The U.S. needs to make a grand bargain with China regarding climate change.
The U.S. needs to unleash its tremendous research and innovation capacities to develop carbon-replacing and carbon-removal technologies. China needs to enlist its enormous manufacturing capacities to bring these to market around the world. There needs to be an agreement that divides investment and proceeds equitably between both countries. There needs to be recognition of each other’s strengths.
At the same time, a consortium led by the U.S. and China needs to examine, develop, deploy, and manage potential solar geoengineering. This is the biggest blind spot in contemporary climate change debates. Atmospheric warming causes sea-level rise; warming also undermines Antarctic ice caps, which could increase sea levels precipitously. Most of the world’s infrastructure, populations, and economic activity is on coastlines. This is especially true for China, but the U.S. as well. There are over 30 countries (and almost as many billionaires) with financial means to deploy stratospheric particles. With so much at stake, governments will not resist. But unless this is done through a concerted, international effort, it may be handled poorly. Without U.S. and China leadership, expect a poorly planned, crudely executed, solar geoengineering debacle, with unnecessary and unpredictable side-effects. Every drought and hurricane around the world will be blamed on it, leading to international conflict.

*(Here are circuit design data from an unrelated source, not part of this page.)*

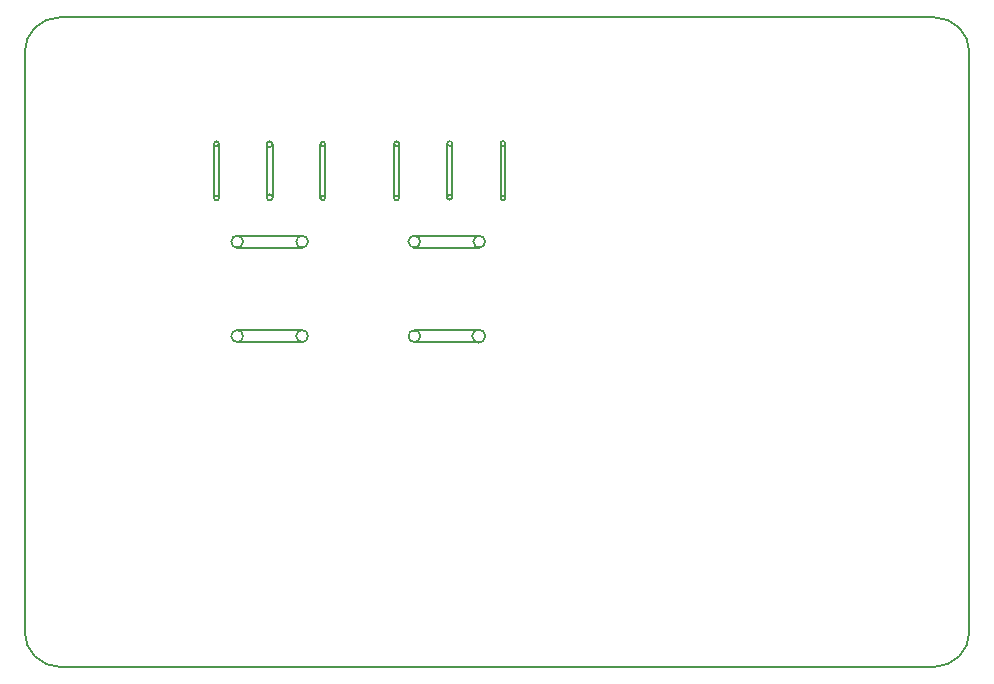
<source format=gbr>
G04 #@! TF.GenerationSoftware,KiCad,Pcbnew,(5.0.0)*
G04 #@! TF.CreationDate,2019-02-23T04:43:29+09:00*
G04 #@! TF.ProjectId,Power_exp,506F7765725F6578702E6B696361645F,rev?*
G04 #@! TF.SameCoordinates,Original*
G04 #@! TF.FileFunction,Profile,NP*
%FSLAX46Y46*%
G04 Gerber Fmt 4.6, Leading zero omitted, Abs format (unit mm)*
G04 Created by KiCad (PCBNEW (5.0.0)) date 02/23/19 04:43:29*
%MOMM*%
%LPD*%
G01*
G04 APERTURE LIST*
%ADD10C,0.150000*%
%ADD11C,0.200000*%
G04 APERTURE END LIST*
D10*
X136050000Y-62700000D02*
X136050000Y-67300000D01*
X136450000Y-67300000D02*
X136450000Y-62700000D01*
X136450000Y-67300000D02*
G75*
G03X136450000Y-67300000I-200000J0D01*
G01*
X136450000Y-62700000D02*
G75*
G03X136450000Y-62700000I-200000J0D01*
G01*
X145450000Y-62750000D02*
G75*
G03X145450000Y-62750000I-200000J0D01*
G01*
X145450000Y-67300000D02*
G75*
G03X145450000Y-67300000I-200000J0D01*
G01*
X145050000Y-62750000D02*
X145050000Y-67300000D01*
X145450000Y-67300000D02*
X145450000Y-62750000D01*
X151300000Y-62700000D02*
X151300000Y-67300000D01*
X151700000Y-67300000D02*
X151700000Y-62700000D01*
X151700000Y-67300000D02*
G75*
G03X151700000Y-67300000I-200000J0D01*
G01*
X151700000Y-62700000D02*
G75*
G03X151700000Y-62700000I-200000J0D01*
G01*
X156200000Y-62700000D02*
G75*
G03X156200000Y-62700000I-200000J0D01*
G01*
X156200000Y-67250000D02*
G75*
G03X156200000Y-67250000I-200000J0D01*
G01*
X155800000Y-62700000D02*
X155800000Y-67300000D01*
X156200000Y-67300000D02*
X156200000Y-62700000D01*
X160700000Y-62700000D02*
X160700000Y-67300000D01*
X160300000Y-67300000D02*
X160300000Y-62700000D01*
X160700000Y-67300000D02*
G75*
G03X160700000Y-67300000I-200000J0D01*
G01*
X160700000Y-62700000D02*
G75*
G03X160700000Y-62700000I-200000J0D01*
G01*
X138000000Y-79500000D02*
X143500000Y-79500000D01*
X143500000Y-78500000D02*
X138000000Y-78500000D01*
X138000000Y-70500000D02*
X143500000Y-70500000D01*
X143500000Y-71500000D02*
X138000000Y-71500000D01*
X141000000Y-67250000D02*
X141000000Y-62750000D01*
X140500000Y-62750000D02*
X140500000Y-67250000D01*
D11*
X141000000Y-62750000D02*
G75*
G03X141000000Y-62750000I-250000J0D01*
G01*
X141000000Y-67250000D02*
G75*
G03X141000000Y-67250000I-250000J0D01*
G01*
X138500000Y-71000000D02*
G75*
G03X138500000Y-71000000I-500000J0D01*
G01*
X144000000Y-71000000D02*
G75*
G03X144000000Y-71000000I-500000J0D01*
G01*
X144000000Y-79000000D02*
G75*
G03X144000000Y-79000000I-500000J0D01*
G01*
X138500000Y-79000000D02*
G75*
G03X138500000Y-79000000I-500000J0D01*
G01*
D10*
X159000000Y-71000000D02*
G75*
G03X159000000Y-71000000I-500000J0D01*
G01*
X153500000Y-71000000D02*
G75*
G03X153500000Y-71000000I-500000J0D01*
G01*
X158500000Y-70500000D02*
X153000000Y-70500000D01*
X153000000Y-71500000D02*
X158500000Y-71500000D01*
X153000000Y-79500000D02*
X158450000Y-79500000D01*
X158450000Y-78500000D02*
X153000000Y-78500000D01*
X159000000Y-79000000D02*
G75*
G03X159000000Y-79000000I-550000J0D01*
G01*
X153500000Y-79000000D02*
G75*
G03X153500000Y-79000000I-500000J0D01*
G01*
X123000000Y-52000000D02*
X197000000Y-52000000D01*
X200000000Y-55000000D02*
X200000000Y-104000000D01*
X120000000Y-55000000D02*
X120000000Y-104000000D01*
X120000000Y-104000000D02*
G75*
G03X123000000Y-107000000I3000000J0D01*
G01*
X197000000Y-107000000D02*
X123000000Y-107000000D01*
X197000000Y-107000000D02*
G75*
G03X200000000Y-104000000I0J3000000D01*
G01*
X123000000Y-52000000D02*
G75*
G03X120000000Y-55000000I0J-3000000D01*
G01*
X200000000Y-55000000D02*
G75*
G03X197000000Y-52000000I-3000000J0D01*
G01*
M02*

</source>
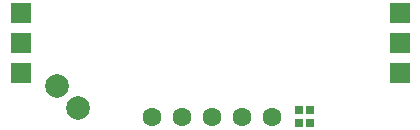
<source format=gbs>
%FSTAX44Y44*%
%MOMM*%
%SFA1B1*%

%IPPOS*%
%ADD23R,0.699999X0.649999*%
%ADD36R,1.799996X1.799996*%
%ADD42C,1.599997*%
%ADD43C,1.999996*%
%LNpcb1-1*%
%LPD*%
G54D23*
X01182739Y00431414D03*
X01192239D03*
X01182739Y00419984D03*
X01192239D03*
G54D36*
X01267949Y0051308D03*
Y0048768D03*
Y0046228D03*
X00946929D03*
Y0048768D03*
Y0051308D03*
G54D42*
X0115951Y0042545D03*
X0113411D03*
X0110871D03*
X0108331D03*
X0105791D03*
G54D43*
X00995769Y00432979D03*
X00977809Y00450939D03*
M02*
</source>
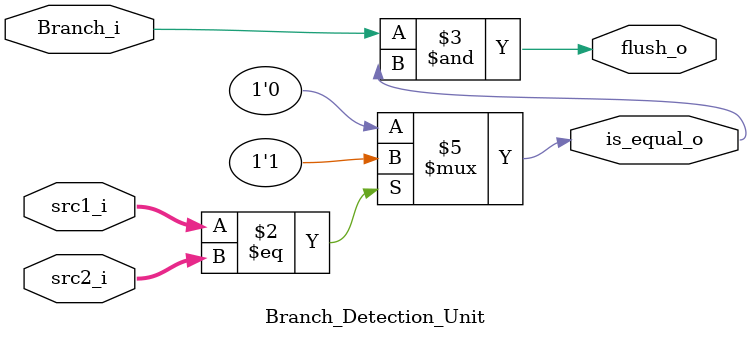
<source format=v>
module Branch_Detection_Unit
(
    src1_i,
    src2_i,
    Branch_i,
    is_equal_o,
    flush_o
);

input [31:0] src1_i;
input [31:0] src2_i;
input Branch_i;
output is_equal_o;
output flush_o;

reg is_equal_o;
reg flush_o;

always @(*) begin
    if (src1_i == src2_i) begin
        is_equal_o = 1'b1;
    end
    else begin
        is_equal_o = 1'b0;
    end
    flush_o = Branch_i & is_equal_o;
end

endmodule
</source>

The U.S. government needs to sweep aside petrochemical interests, including ideological followers corrupted by them, in order to make these major foreign policy moves. This requires scientists and technologists, activists and progressives, to have a unitary foreign policy priority. Only in that way can the U.S. take up its role as international arbiter, with China as strategic partner.
Up to this time, climate change activists have sought to corral different nations into commitments to reduce carbon emissions. This is important, but it isn’t enough. There are few carrots and only small sticks to push reductions.
By focusing on an international agreement to invest in climate mitigation technologies, and an international agreement to work on solar geoengineering, national interests can be aligned with preventing climate change goals. American companies will be laser-focused on the potential to innovate, with a Chinese manufacturing commitment, if the details protect IP and share profits. China will be extremely interested in exploiting U.S. IP, if they are equals in global profits. But this isn’t something to pull out of thin air. It will take years to hammer out binding rules, including mechanisms to handle disputes. This isn’t a trade agreement, it’s a load sharing model.
Solar geoengineering is too critical to leave to individual countries, much less billionaires. Both the U.S. and Chinese militaries will be engaged, and businesses across both countries. But these will only work to a common goal if negotiated road-maps are setup up soon, with transparent thresholds, and exacting rules and violation penalties.
A mature climate change political effort recognizes the need to base international efforts in foreign policy reality. The financial carrots of carbon mitigation technology, and the crisis that a narrow-minded solar geogineering project could promote, are powerful facts. A China-U.S. agreement around them will galvanize businesses and governments, the very thing needed to overcome special interests from the carbon sector.
Carbon reductions will then be much easier to achieve.
And by the way, screw you Medium. You won’t promote this or any of my articles, because they aren’t the kinds of hot topics your algorithms detect. I post this here like I’m filing it in a folder. Perhaps sometime later I’ll be able to use it.